Wake evolution of an oscillating foil with combined heaving and pitching motion is evaluated numerically for a range of phase offsets (
$\phi$), chord-based Strouhal numbers (
$St_c$) and Reynolds numbers (
$Re$). The increase in
$\phi$ from
$90^\circ$ to
$180^\circ$ at a given
$St_c$ and
$Re$ coincides with a transition of pitch- to heave-dominated kinematics that further reveals novel transitions in wake topology characterized by bifurcated vortex streets. At
$Re= 1000$, each of the dual streets constitutes a dipole-like paired configuration of counter-rotating coherent structures that resemble qualitatively the formation of
$2P$ mode. A new mathematical relation between the relative circulation of coherent dipole-like paired structures and kinematic parameters is proposed, including heave-based (
$St_h$), pitch-based (
$St_{\theta }$) and combined motion (
$St_A$) Strouhal numbers, as well as
$\phi$. This model can predict accurately the wake transition towards
$2P$ mode characterized by a bifurcation, at low
$Re= 1000$. At
$Re= 4000$, however, the relationship was inaccurate in predicting the wake transition.
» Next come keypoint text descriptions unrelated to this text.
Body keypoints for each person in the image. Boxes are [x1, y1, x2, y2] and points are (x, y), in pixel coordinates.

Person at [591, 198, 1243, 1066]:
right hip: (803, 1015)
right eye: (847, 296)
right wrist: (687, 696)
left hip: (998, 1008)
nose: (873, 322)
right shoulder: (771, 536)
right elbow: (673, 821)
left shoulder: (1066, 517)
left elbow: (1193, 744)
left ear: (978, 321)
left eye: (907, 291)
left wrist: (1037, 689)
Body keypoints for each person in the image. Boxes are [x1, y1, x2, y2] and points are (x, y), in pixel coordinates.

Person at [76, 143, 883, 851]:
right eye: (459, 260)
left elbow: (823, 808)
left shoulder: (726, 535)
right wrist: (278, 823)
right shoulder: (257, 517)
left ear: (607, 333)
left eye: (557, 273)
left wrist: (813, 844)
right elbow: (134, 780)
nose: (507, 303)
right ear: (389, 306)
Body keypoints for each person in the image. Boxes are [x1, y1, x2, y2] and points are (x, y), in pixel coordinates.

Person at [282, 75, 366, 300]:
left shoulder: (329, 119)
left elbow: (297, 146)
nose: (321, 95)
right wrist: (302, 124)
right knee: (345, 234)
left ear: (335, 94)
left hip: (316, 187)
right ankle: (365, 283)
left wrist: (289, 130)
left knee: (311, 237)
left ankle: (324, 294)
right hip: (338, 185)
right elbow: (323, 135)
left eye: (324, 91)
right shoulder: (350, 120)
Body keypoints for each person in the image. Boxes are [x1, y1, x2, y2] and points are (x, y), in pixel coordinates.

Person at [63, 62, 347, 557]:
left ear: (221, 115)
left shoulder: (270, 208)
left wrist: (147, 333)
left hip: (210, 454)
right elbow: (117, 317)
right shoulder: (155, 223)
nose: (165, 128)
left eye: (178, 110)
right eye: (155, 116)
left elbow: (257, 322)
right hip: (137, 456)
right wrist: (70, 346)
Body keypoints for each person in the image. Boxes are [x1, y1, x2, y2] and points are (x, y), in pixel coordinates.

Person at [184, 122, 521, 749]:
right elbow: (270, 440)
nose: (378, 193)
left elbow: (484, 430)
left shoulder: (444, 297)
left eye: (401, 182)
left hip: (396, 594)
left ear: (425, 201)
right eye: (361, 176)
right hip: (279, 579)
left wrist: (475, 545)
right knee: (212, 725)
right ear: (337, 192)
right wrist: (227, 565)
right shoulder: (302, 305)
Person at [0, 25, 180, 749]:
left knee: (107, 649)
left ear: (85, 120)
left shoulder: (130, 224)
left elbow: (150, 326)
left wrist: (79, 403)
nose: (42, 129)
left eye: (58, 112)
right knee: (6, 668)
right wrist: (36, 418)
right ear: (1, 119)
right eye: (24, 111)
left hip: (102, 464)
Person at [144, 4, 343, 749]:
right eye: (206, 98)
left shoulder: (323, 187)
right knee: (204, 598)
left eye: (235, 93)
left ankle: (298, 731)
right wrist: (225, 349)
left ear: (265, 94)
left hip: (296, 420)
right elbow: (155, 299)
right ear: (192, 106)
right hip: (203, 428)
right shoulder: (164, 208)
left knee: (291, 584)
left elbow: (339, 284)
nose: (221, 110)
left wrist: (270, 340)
A shear splitting process is observed at
$Re= 4000$, which leads to the formation of reverse Bénard–von Kármán mode in conjunction with
$2P$ mode. Increasing
$\phi$ further depicts a consistent prolongation of the splitting process, which coincides with a unique transition in terms of absence and reappearance of bifurcated dipole-like pairs at
$\phi = 120^\circ$ and
$180^\circ$, respectively. Changes in the spatial arrangement of
$2P$ pairs observed consistently for oscillating foils with the combined motion constitute a novel wake transition that becomes more dominant at higher Reynolds numbers.